Шут с ней, с этой гаденькой пьеской, но как быть с посвящением ее съезду партии? И оно, это циничное посвящение, спокойненько прошло через все цензуры! Как быть с тем, что ее автор утопает в литературных премиях – государственных и имени Ленина? То есть, он признан государством и официально вещает от его имени! Как быть, что автор считается признанным рупором политики партии? Значит ли, что идеи оправдания измены родине исходят он неё? Как быть с режиссёром, худруком и прочими ответственными лицами? Они пропустили это, будучи под наркозом, или все были вполне заодно?

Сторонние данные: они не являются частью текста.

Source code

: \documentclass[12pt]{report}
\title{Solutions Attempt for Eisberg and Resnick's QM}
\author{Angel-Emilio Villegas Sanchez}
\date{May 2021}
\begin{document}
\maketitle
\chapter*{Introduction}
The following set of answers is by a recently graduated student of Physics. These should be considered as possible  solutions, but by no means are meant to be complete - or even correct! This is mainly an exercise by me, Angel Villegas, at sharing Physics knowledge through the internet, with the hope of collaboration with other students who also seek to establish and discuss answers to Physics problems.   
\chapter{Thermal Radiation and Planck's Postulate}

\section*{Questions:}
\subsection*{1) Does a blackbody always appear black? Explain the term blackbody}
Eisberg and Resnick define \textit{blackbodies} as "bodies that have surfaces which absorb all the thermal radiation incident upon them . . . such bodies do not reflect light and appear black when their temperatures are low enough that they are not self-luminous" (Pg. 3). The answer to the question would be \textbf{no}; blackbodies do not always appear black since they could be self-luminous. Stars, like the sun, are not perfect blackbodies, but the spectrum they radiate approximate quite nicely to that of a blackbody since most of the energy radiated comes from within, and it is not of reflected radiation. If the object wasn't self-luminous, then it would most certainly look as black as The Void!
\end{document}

Ох, не зря у Алексея наступило тогда смятение чувств и мыслей. И не только у него.
«Что происходит? Кто правит этим миром, если в стране с такой помпой прославляют подлых предателей? Кто эту гадость пропустил? Кто рекомендовал посвящать…» – поначалу изумлялся, а потом стал понимать, откуда дует ветер, и уже открыто возмущался Алексей.
Но знакомые слушали его молча, на ус мотали, а всерьез не принимали: «Понимаешь, кто ты? А кто Распутин! У тебя – одни взыскания, а у него – одни Ленинские премии! Ну и чего ты в калачный ряд прешь со своим ры… Со своим мнением! Что ты вообще понимаешь?»